* _WORK ITEM_
Could you repeat the rows verbatim, starting with the line that contains "Could you annotate" and going on through the line that contains "0.006617, 0.397692, -0.441742]]", with both of those lines included? Leave the pictures out of your answer.

* _GIVEN INFORMATION_
──────
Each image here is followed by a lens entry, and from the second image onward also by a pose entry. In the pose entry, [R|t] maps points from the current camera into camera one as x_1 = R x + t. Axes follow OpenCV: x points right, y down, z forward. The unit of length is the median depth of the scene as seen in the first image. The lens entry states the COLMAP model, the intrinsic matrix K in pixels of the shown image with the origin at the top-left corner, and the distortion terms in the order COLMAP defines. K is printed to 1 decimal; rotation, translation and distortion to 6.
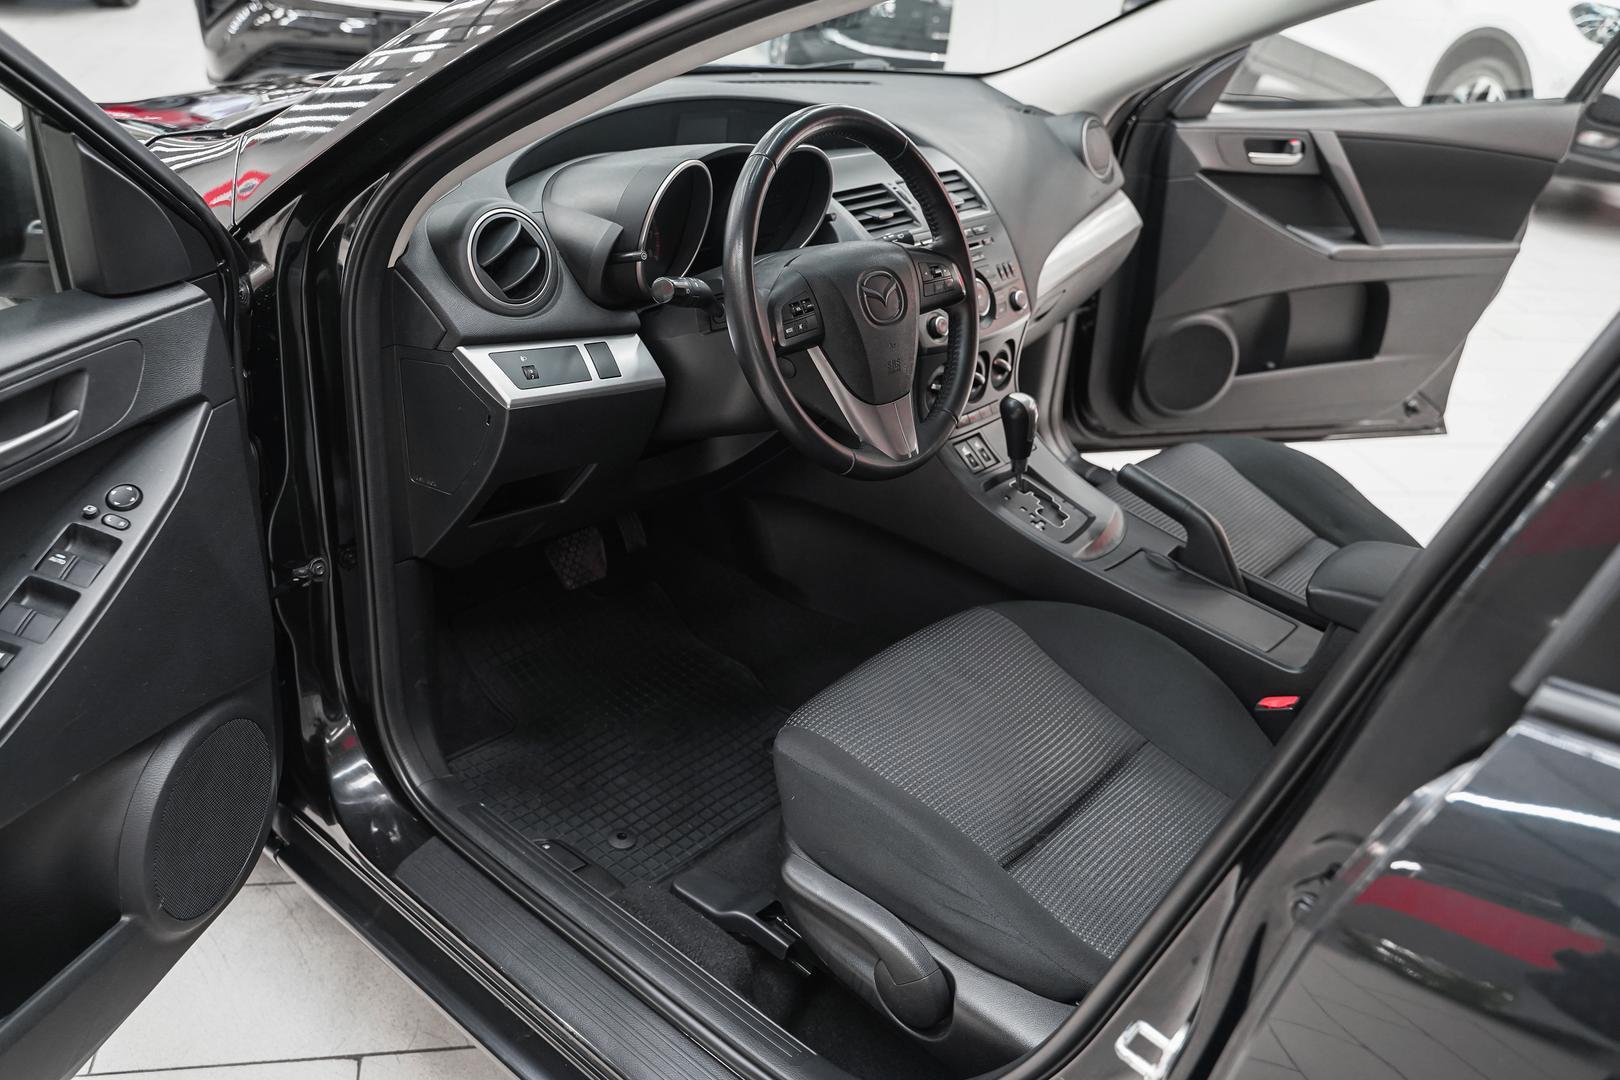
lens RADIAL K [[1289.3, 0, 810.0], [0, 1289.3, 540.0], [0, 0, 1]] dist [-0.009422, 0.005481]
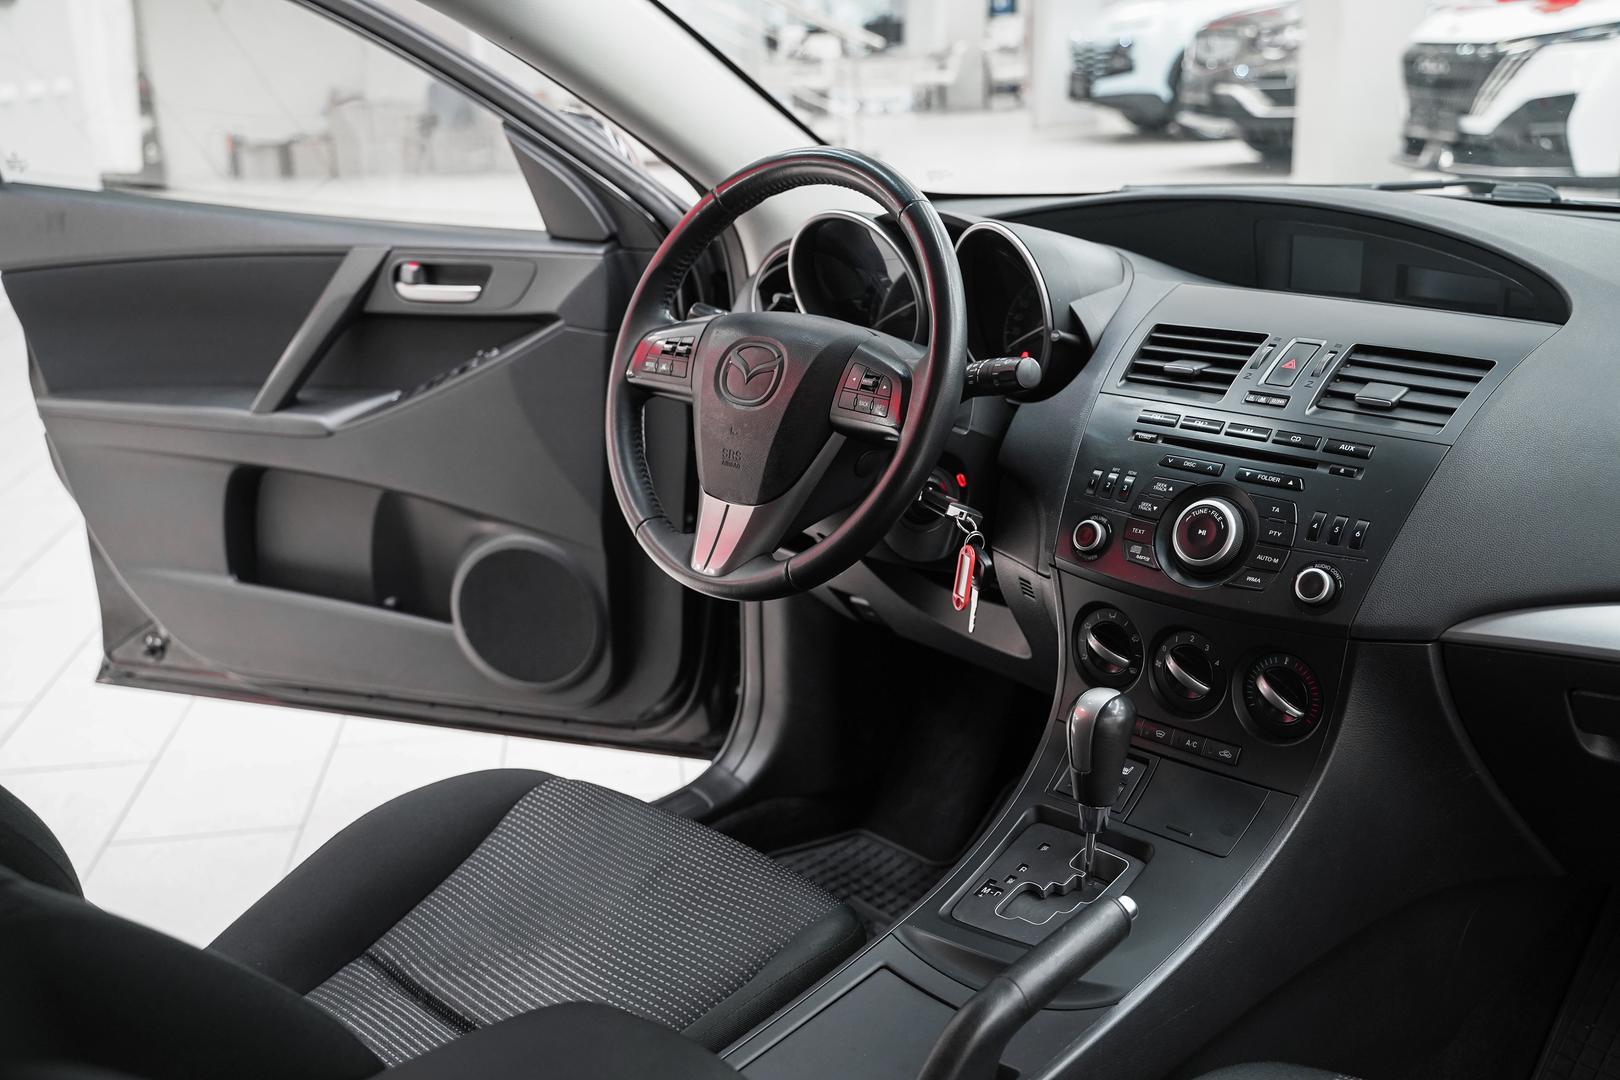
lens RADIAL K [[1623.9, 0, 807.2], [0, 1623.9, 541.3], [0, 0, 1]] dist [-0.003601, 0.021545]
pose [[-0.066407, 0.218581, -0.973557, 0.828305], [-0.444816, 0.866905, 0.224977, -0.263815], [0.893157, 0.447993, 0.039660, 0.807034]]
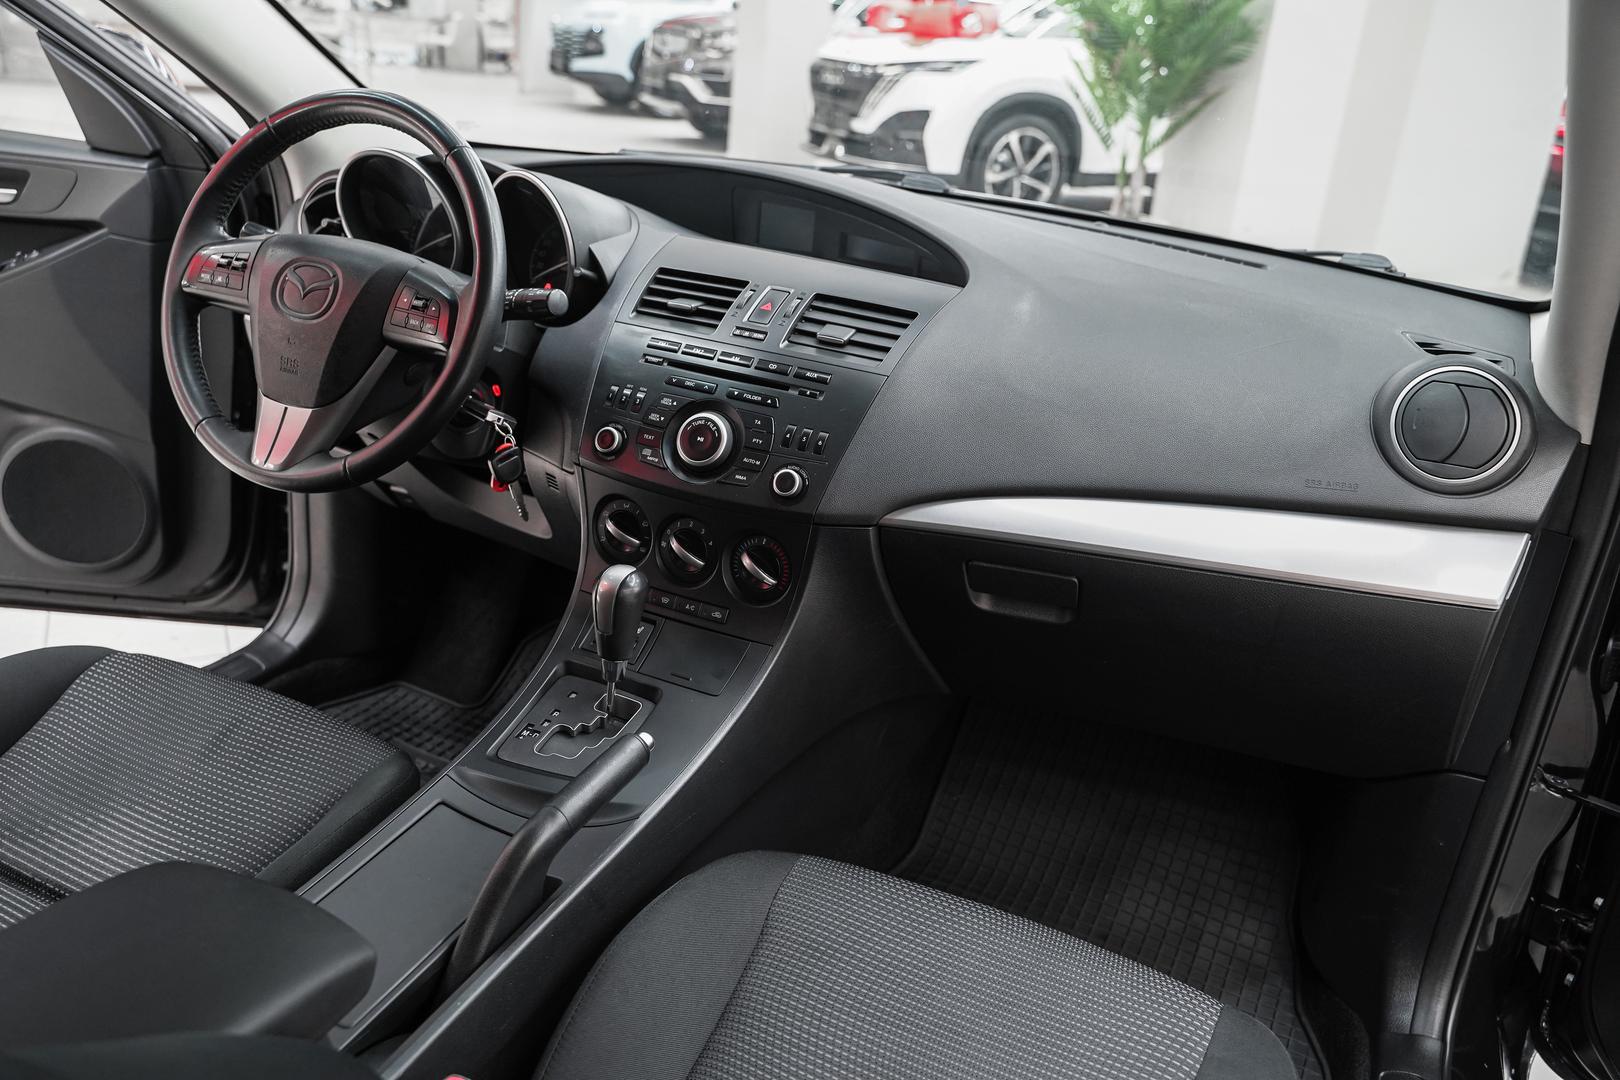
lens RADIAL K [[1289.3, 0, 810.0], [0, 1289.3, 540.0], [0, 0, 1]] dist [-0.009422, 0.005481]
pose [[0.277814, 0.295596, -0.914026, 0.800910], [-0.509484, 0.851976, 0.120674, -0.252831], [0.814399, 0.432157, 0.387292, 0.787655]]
──────
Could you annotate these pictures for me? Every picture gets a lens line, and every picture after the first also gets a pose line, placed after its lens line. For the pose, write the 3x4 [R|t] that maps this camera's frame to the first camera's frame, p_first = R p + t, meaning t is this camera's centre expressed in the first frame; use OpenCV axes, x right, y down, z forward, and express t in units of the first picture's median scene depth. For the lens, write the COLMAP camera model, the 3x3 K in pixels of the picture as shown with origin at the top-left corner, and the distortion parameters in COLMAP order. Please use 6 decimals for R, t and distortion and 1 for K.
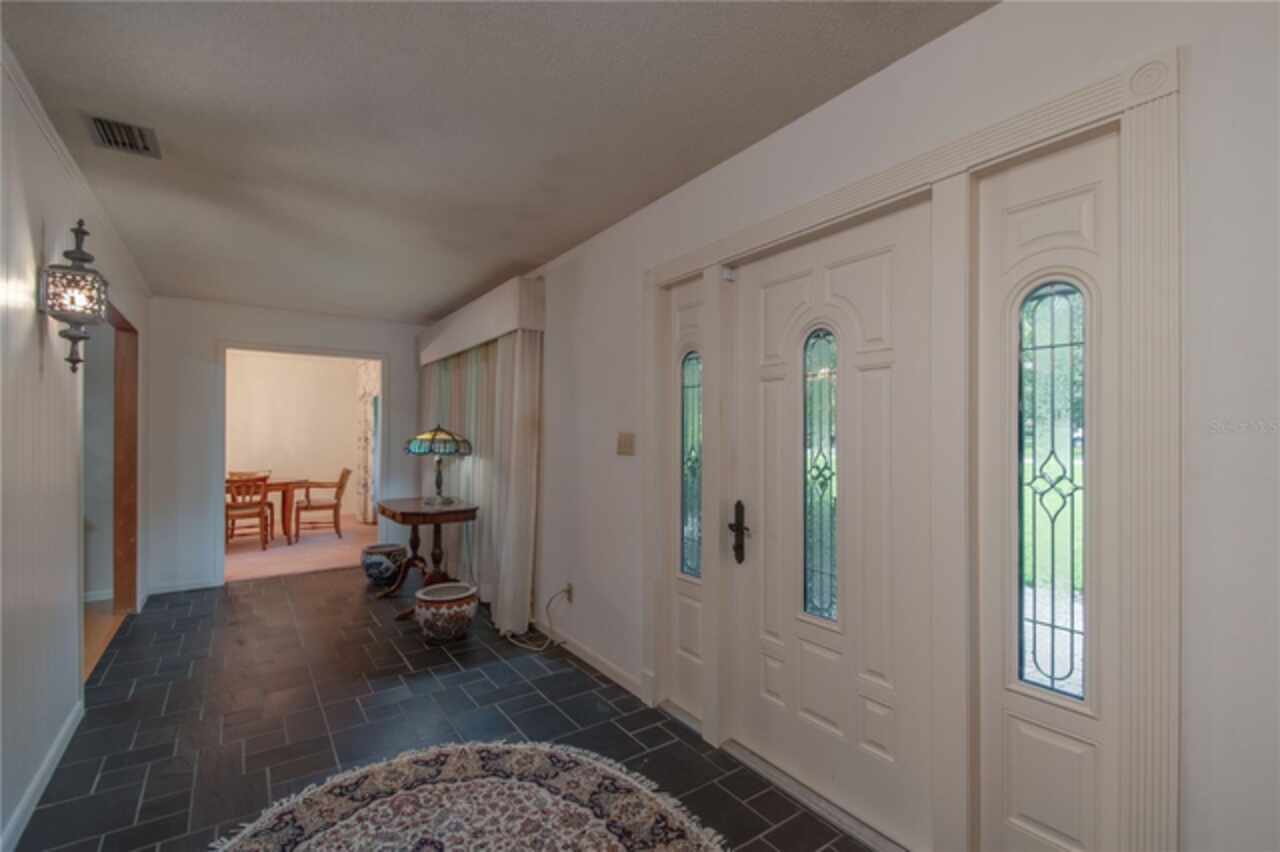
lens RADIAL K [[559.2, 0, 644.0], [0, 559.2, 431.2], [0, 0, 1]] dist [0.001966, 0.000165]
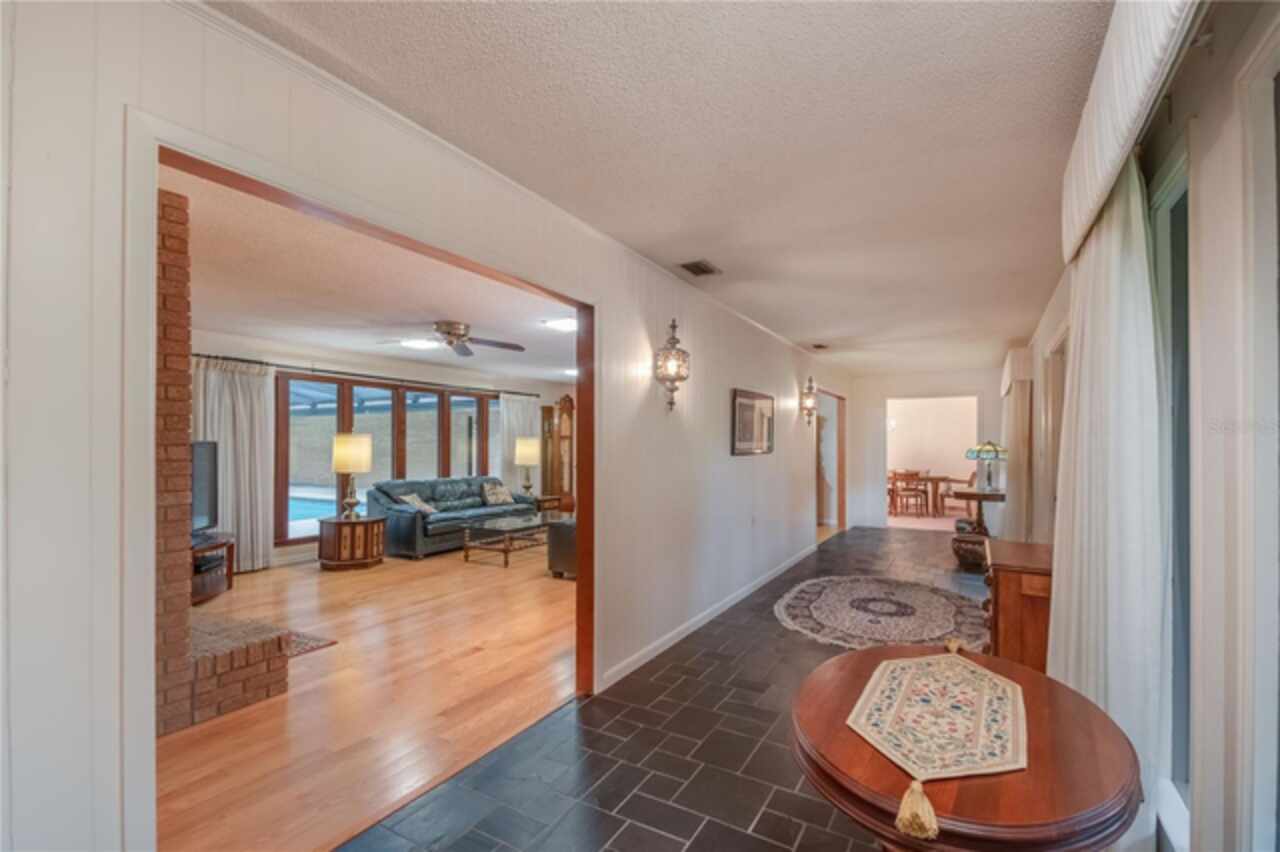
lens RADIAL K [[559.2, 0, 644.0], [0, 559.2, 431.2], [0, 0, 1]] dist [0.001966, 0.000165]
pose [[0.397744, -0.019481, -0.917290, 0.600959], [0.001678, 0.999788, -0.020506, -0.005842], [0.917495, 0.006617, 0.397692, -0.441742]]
──────
* _OUTPUT FOR THIS TASK_
Could you annotate these pictures for me? Every picture gets a lens line, and every picture after the first also gets a pose line, placed after its lens line. For the pose, write the 3x4 [R|t] that maps this camera's frame to the first camera's frame, p_first = R p + t, meaning t is this camera's centre expressed in the first frame; use OpenCV axes, x right, y down, z forward, and express t in units of the first picture's median scene depth. For the lens, write the COLMAP camera model, the 3x3 K in pixels of the picture as shown with origin at the top-left corner, and the distortion parameters in COLMAP order. Please use 6 decimals for R, t and distortion and 1 for K.
lens RADIAL K [[559.2, 0, 644.0], [0, 559.2, 431.2], [0, 0, 1]] dist [0.001966, 0.000165]
lens RADIAL K [[559.2, 0, 644.0], [0, 559.2, 431.2], [0, 0, 1]] dist [0.001966, 0.000165]
pose [[0.397744, -0.019481, -0.917290, 0.600959], [0.001678, 0.999788, -0.020506, -0.005842], [0.917495, 0.006617, 0.397692, -0.441742]]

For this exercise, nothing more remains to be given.